I am analyzing cloacal samples from two bird species and I am interested in assessing whether features differ in abundance based on two continuous variables. I have a total of 73 cloacal samples but only 16 of my samples have measurements of the continuous variables. These measurements are from tracking data on these 16 birds. I am curious as to how Songbird works with a variable that is only found in a subset of the sequenced samples and if this a proper use of the tool.
After running the model below and comparing to the null I get a Q2 score of ~0.424 and it looks like my model is not overfit based on the figures below.
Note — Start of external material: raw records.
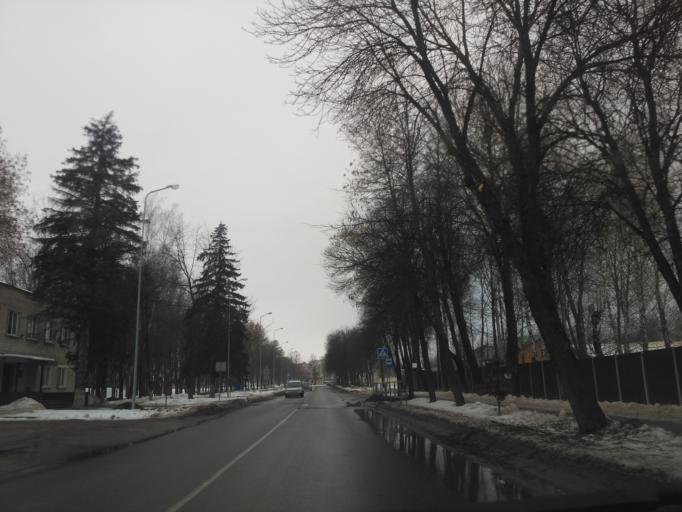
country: BY
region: Minsk
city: Horad Zhodzina
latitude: 54.0948
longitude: 28.3341
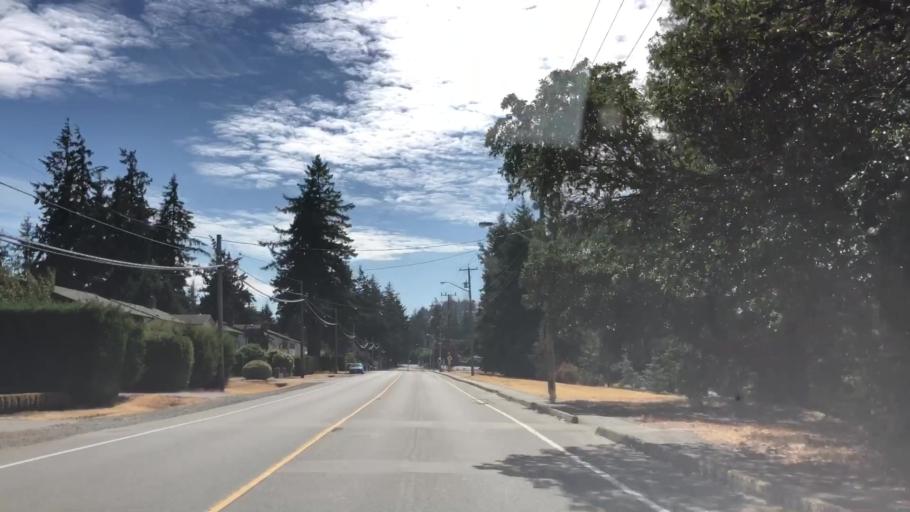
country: CA
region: British Columbia
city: Colwood
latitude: 48.4240
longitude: -123.4919
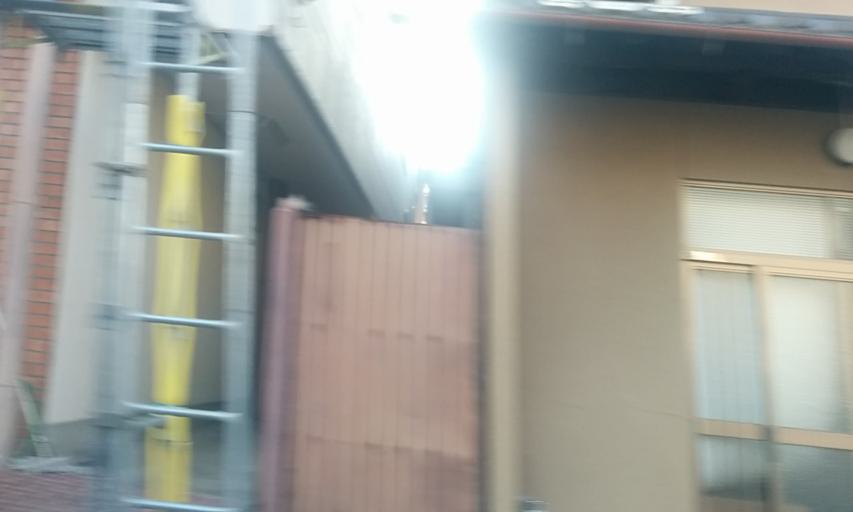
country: JP
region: Kyoto
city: Maizuru
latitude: 35.4446
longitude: 135.3261
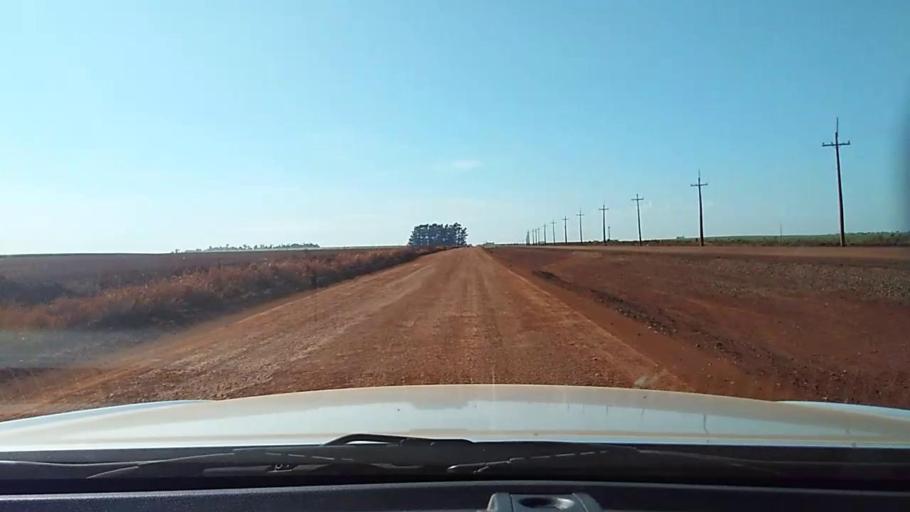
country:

Sidenote: I do not know why the null ran 1 million iterations and the model ran 200,000. Both were set to run 100,000.
qiime songbird multinomial
I then used qurro to examine differential features and built a plot with features found across one of my continuous variables. In the plot you can see below, only samples that had a measurement for the continuous variable were plotted, which makes sense.
However when I exported the data used to make the plot I noticed that a log ratio was also recorded for samples that did not have any continuous data measurements. How should I interpret this? Are my 16/73 samples with continuous data enough to identify differentially abundant features across all samples or am I reaching here? Is it safe to conclude that my samples without continuous data actually have the relationship between features indicated by the log ratio?
Thank you for your time and assistance and to the researchers for building these amazing tools!